For comparison, coal-related deaths: http://frankwarner.typepad.com/free_frank_warner/2006/01/us_...

Pollution: http://www.ucsusa.org/clean_energy/coalvswind/c02c.html

Oil: http://seawifs.gsfc.nasa.gov/OCEAN_PLANET/HTML/peril_oil_pol... http://www.reuters.com/article/latestCrisis/idUSN07427618

Pick your poison.


I don't think he's saying that little actions have no effect, just that the little actions that have an effect aren't always the ones you'd think.


Agreed. Most of the little actions are pieties, designed to make people feel and look virtuous. Many of them aren't thought through.

e.g. Leaving a light on at night is a good idea. You're less likely to trip and fall. Breaking a pelvis (common with elderly ladies) and going to hospital is an environmental cost.

e.g. Leaving power adapters plugged in is convenient. Drudgery takes time away from our productive and recreational activities, which make life better for everyone and improve our environment. Also, in wintertime, the heat generated by adapters warms the house.


A lightbulb wastes watts, idle power adaptors waste milliwatts.

You can still save a few <currency> on your annual bill by switching the lights off when you don't need them and using energy-saving bulbs. OK, so that's probably in the order of 1% of your bill, but still, 1% for something that takes virtually no effort at all.

What he's shown is that not all energy-saving tips are equal. Unplugging your power adaptor isn't really worth the effort. Turning your thermostat down half a degree, using a colder washing machine cycle, driving 5mph slower or more evenly or without air conditioning and not reboiling the kettle when it's still hot are all little actions that can have a significant effect on your energy usage.

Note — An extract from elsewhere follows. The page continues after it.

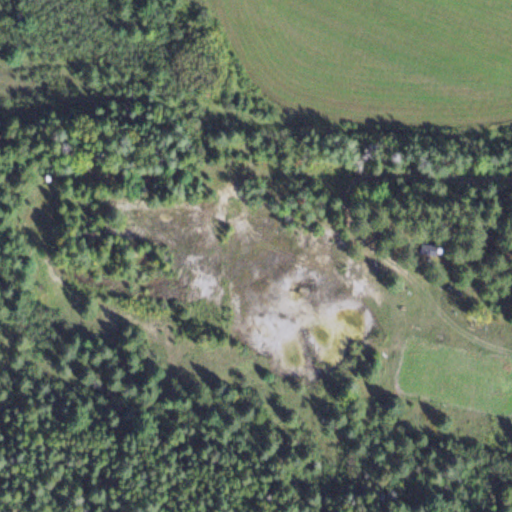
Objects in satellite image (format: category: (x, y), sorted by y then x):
road: (413, 171)
building: (427, 247)
quarry: (252, 275)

1% for something that takes virtually no effort at all

For any resource, including electricity, there will be an optimum level of wastage. Perhaps you would place it 0.1%? Attempting to reduce the wastage below this point, wherever it lies, will defeat the purposes that drive consumption in the first place: to live and enjoy a good life.

It's worth remembering that the reason greenies want to squeeze electricity are environmental rather than financial. Pages and pages of our media are filled with pious discussion of small lifestyle changes. This is wasted effort too!


I am not sure that there is a new idea, or that this guy is saying anything I didn't hear one of my engineering professors say 5 years ago.

However, the problem with these calculations is that they cannot take into account new technology that will be created in the next 30 years.

To fufill our energy needs, we only need to tap into 5% of the Sun's energy that reaches earth. So while discussions using current technology are important, lets make clear that the long-term goal is sustainable, low pollution (and radiation) energy, and that it can be achieved.


I agree about active reduction - not worth the effort.

However, I still like passive reduction efforts, like those newer monitors that don't draw any current when on standby. (I can't find a link at the moment.) Stuff like that can result in huge savings when adopted, because the tiny savings is multiplied over a huge number of devices.


we are desperately in need of nuclear energy. burning coal is just not acceptable and I'd like to see the anti-nuclear people sing the same tune after looking at the total output of a coal plant vs a nuclear plant.